Вокруг летало много чаек. Они кричали противно и жадно, и резко кидались вниз, когда судно, подминая льдину, выплескивало на лед воду с маленькими рыбками в ней.
– Это враки, что в чаек переселяются души погибших моряков, – все больше раздражаясь чем-то, сказал капитан. – Но жить им от этого вольготно и привольно. Нет никого на суше и море, кто бы охотился за ними и убивал их. Все жрут друг друга, а чаек не жрет никто. Им страшно повезло.
И именно в этот момент они увидели что-то яркое, пронзительно-красное впереди на льдах. Капитан поднял к глазам бинокль и неохотно засмеялся. На льдине бились три чайки. Все еще живые, истекающие кровью и именно этой кровью припаянные к льдине, примерзшие к ней. Кто-то с борта идущих впереди судов поупражнялся в стрельбе, выпалил по чайкам дробью.
И здесь на мостике откуда-то появился Кульчицкий и стал звать Федора Ивановича в «Восточный» ресторан.
– Миноги есть! Честное слово, миноги! В уксусе! Возьмем по две порции, объедимся миногами… У тебя денег нет? Чепуха! У меня есть. Знаешь, в платных поликлиниках неплохо зарабатывают эскулапы…
Федор Иванович проснулся около двенадцати часов ночи. В комнату светила луна, и очень громко тикали часы. Федор Иванович подумал о Рите, как она лежит в многоместной палате, среди других несчастных женщин, и, конечно, хвастается латиноамериканским послом и розами в целлофане. Откуда она такое выдумала? Ей бы романы сочинять. А вот там, возле луны, которая всегда светит только отраженным светом и крутится вокруг своей оси почему-то точно с такой скоростью, как и Земля, несется сейчас сквозь пустоту молчаливая и холодная ракета.
Федор Иванович закурил и подошел к окну.
Он очень долго, не думая ни о чем, смотрел на луну, – это была молодая, в первой четверти луна.
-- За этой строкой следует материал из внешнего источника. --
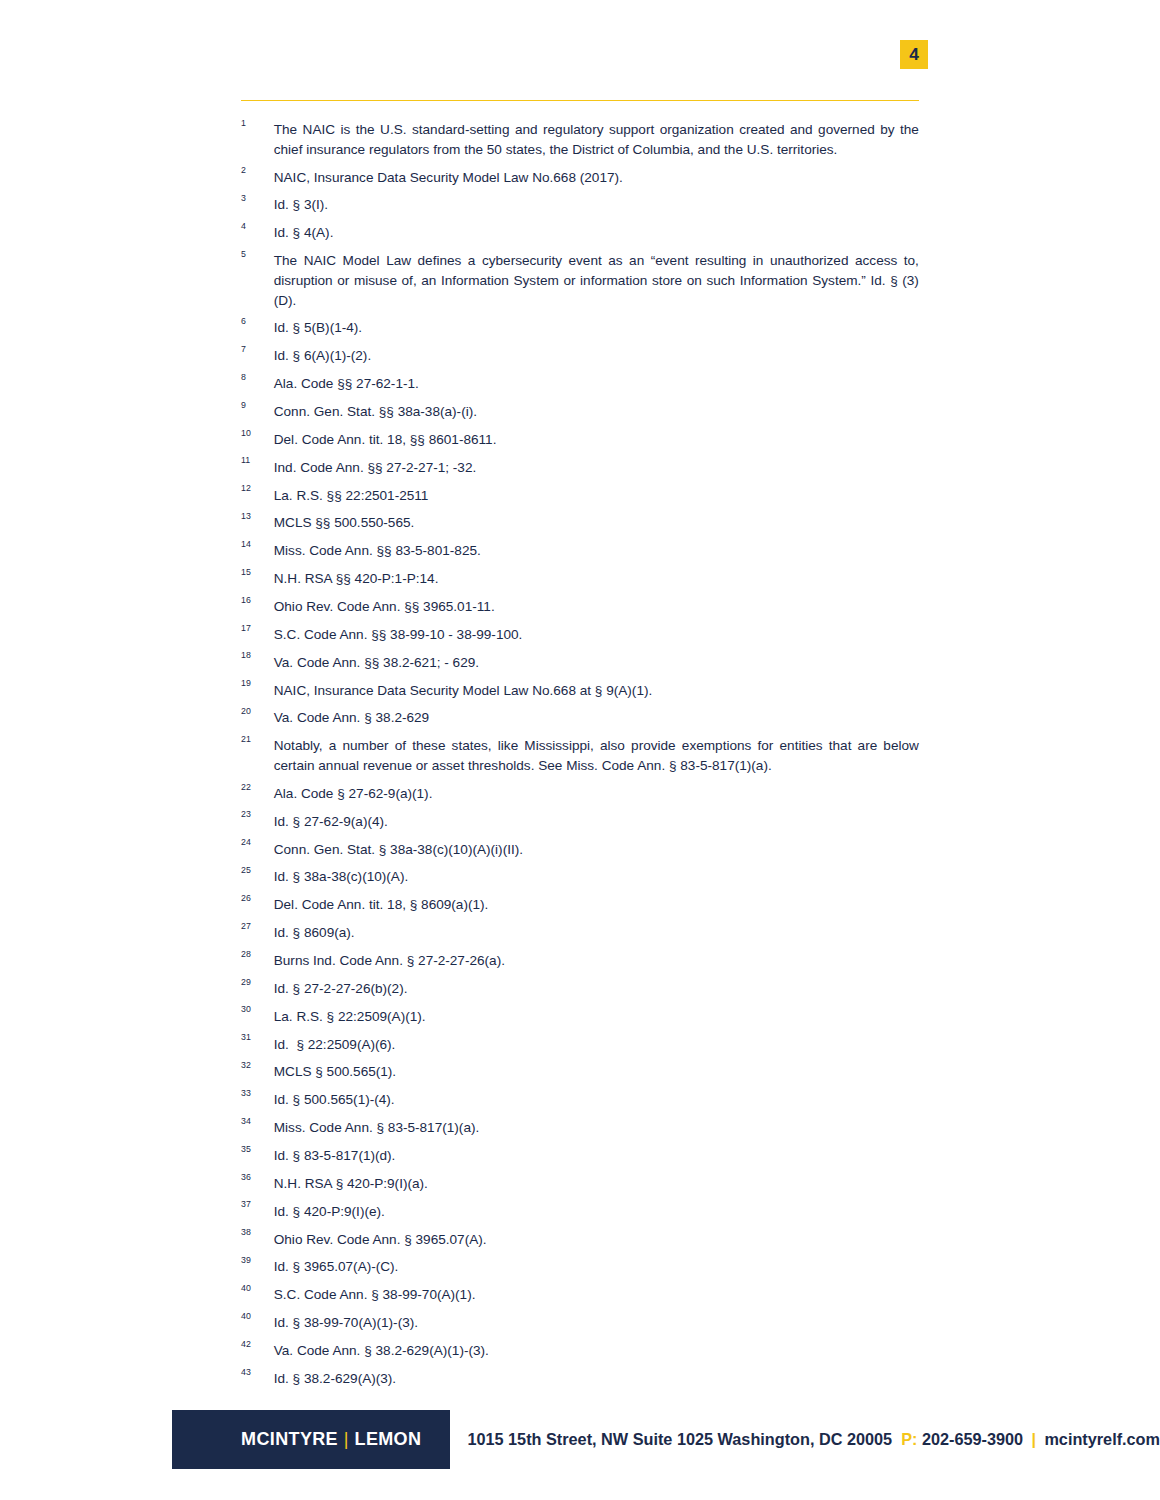4
The NAIC is the U.S. standard-setting and regulatory support organization created and governed by the chief insurance regulators from the 50 states, the District of Columbia, and the U.S. territories.
NAIC, Insurance Data Security Model Law No.668 (2017).
Id. § 3(I).
Id. § 4(A).
The NAIC Model Law defines a cybersecurity event as an “event resulting in unauthorized access to, disruption or misuse of, an Information System or information store on such Information System.” Id. § (3)(D).
Id. § 5(B)(1-4).
Id. § 6(A)(1)-(2).
Ala. Code §§ 27-62-1-1.
Conn. Gen. Stat. §§ 38a-38(a)-(i).
Del. Code Ann. tit. 18, §§ 8601-8611.
Ind. Code Ann. §§ 27-2-27-1; -32.
La. R.S. §§ 22:2501-2511
MCLS §§ 500.550-565.
Miss. Code Ann. §§ 83-5-801-825.
N.H. RSA §§ 420-P:1-P:14.
Ohio Rev. Code Ann. §§ 3965.01-11.
S.C. Code Ann. §§ 38-99-10 - 38-99-100.
Va. Code Ann. §§ 38.2-621; - 629.
NAIC, Insurance Data Security Model Law No.668 at § 9(A)(1).
Va. Code Ann. § 38.2-629
Notably, a number of these states, like Mississippi, also provide exemptions for entities that are below certain annual revenue or asset thresholds. See Miss. Code Ann. § 83-5-817(1)(a).
Ala. Code § 27-62-9(a)(1).
Id. § 27-62-9(a)(4).
Conn. Gen. Stat. § 38a-38(c)(10)(A)(i)(II).
Id. § 38a-38(c)(10)(A).
Del. Code Ann. tit. 18, § 8609(a)(1).
Id. § 8609(a).
Burns Ind. Code Ann. § 27-2-27-26(a).
Id. § 27-2-27-26(b)(2).
La. R.S. § 22:2509(A)(1).
Id. § 22:2509(A)(6).
MCLS § 500.565(1).
Id. § 500.565(1)-(4).
Miss. Code Ann. § 83-5-817(1)(a).
Id. § 83-5-817(1)(d).
N.H. RSA § 420-P:9(I)(a).
Id. § 420-P:9(I)(e).
Ohio Rev. Code Ann. § 3965.07(A).
Id. § 3965.07(A)-(C).
S.C. Code Ann. § 38-99-70(A)(1).
Id. § 38-99-70(A)(1)-(3).
Va. Code Ann. § 38.2-629(A)(1)-(3).
Id. § 38.2-629(A)(3).
MCINTYRE|LEMON
1015 15th Street, NW Suite 1025 Washington, DC 20005 P: 202-659-3900 | mcintyrelf.com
Он смотрел на нее и вдруг почувствовал, как комната покачнулась и начала сниматься с якорей. Он не командовал: «Вира якорь!» Но комната стала сниматься с якорей сама, и ночь тихонько взбулькнула под днищем ее пола.
Тогда Федор Иванович сказал:
– Подожди немного, дорогая.
Он переоделся в пижаму, сходил в кухню и поставил чайник на газ. Потом сел к столу и включил приемник. Пока грелись лампы, он сверил показания часов и открыл крышку магнитофона, зарядил новую ленту и дал ей немножко пробежаться по бобинам.
Луна за окном насмешливо кривилась, посылая ему свою издевку через пустоту четырехсот тысяч километров. Федор Иванович добродушно ухмыльнулся ей в ответ. В ноль часов он принял сигналы времени, определил поправку хронометра и учел его суточный ход. Он знал, что надо точно привязаться ко времени. Это для тех ребят, которые станут обрабатывать данные, если удастся принять сигналы ракеты.
Потом он заварил кофе, всыпал прямо в чайник и заварку, и сахар, много сахару. Глюкоза должна была помочь ему в ночной драке. Затем тщательно помыл руки, даже потер ладонями по шершавой штукатурке над умывальником. В детстве он так счищал чернила с пальцев после диктантов. Он, кстати, так и не научился грамотно писать. Чертовски трудный язык выдумали его предки… Все это время он ощущал вокруг себя тихий сон жильцов квартиры, но, вернувшись в комнату, закрыл дверь на ключ, еще больше отделяя себя ото всех. Руки стали легкими и свежими и затаили в себе приятный холодок.
Приемник монотонно гудел, выкидывая на стол желтые полоски света.
– Поехали, – сказал Федор Иванович комнате. – Спасибо, что подождала.
Он положил слева от себя сигареты и спички, поставил на пол у ног чайник с кофе и на миг замер в неподвижности и тишине. Он понимал, что идет сейчас на опасное дело. Он хотел услышать в себе страх и побеседовать с ним и, быть может, даже поспорить. Но страха не было.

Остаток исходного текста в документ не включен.